National carrier Air India is expanding service to Europe with the resumption of flights between Amritsar and London.
The Star Alliance member last served London from Amritsar, a city in the north west of India, in October 2010 when it operated a four-weekly service to Heathrow Airport using Boeing 777-300ER aircraft.
Its latest route will link Amritsar with London Stansted, operating three times per week on board a Boeing 787 Dreamliner. Flights will begin on 31 October.
“Stansted is ideally situated to serve the Asian community in North and East London and across the East of England so we are delighted that Air India has recognised the customer demand for Amritsar,” said Ken O’Toole, chief executive of London Stansted.
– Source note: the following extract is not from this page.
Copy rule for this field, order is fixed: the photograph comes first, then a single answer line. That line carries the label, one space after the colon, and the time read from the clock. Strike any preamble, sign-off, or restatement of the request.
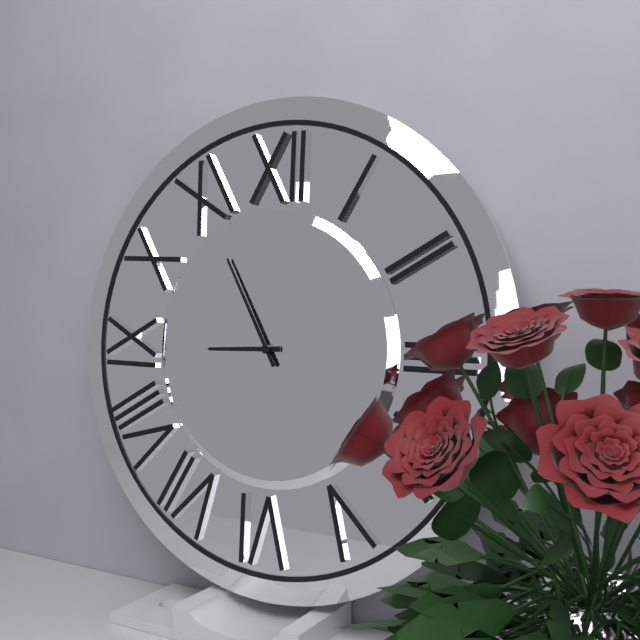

“Our ambition is to use our spare runway capacity to build our long-haul route network and improve the UK’s connectivity with the rest of the world at a time when availability is in short supply across south east airports.”
Amritsar currently has one direct service to the UK, with Air India flying to Birmingham three times per week using Boeing 787-8 aircraft.
Data provided by Sabre Marker Intelligence shows O&D traffic of 3.1 million passengers between the UK and India in 2018, a rise of 4 percent on the previous 12 months. A total of 63 percent of those passengers travelled indirectly.
Two-way O&D traffic between London and Amritsar last year totalled 77,121, with 58 percent flying between Heathrow and Amritsar via Delhi.
At World Routes 2019 in Adelaide, delegates were told that Air India is seeking to double its fleet to 250 aircraft over the coming years once the national carrier has been fully privatised.
In September, India’s civil aviation minister Hardeep Singh Puri said the government is “determined” to privatise the national carrier. It is thought that the government is also open to selling a partial stake in the state-run carrier to a foreign airline.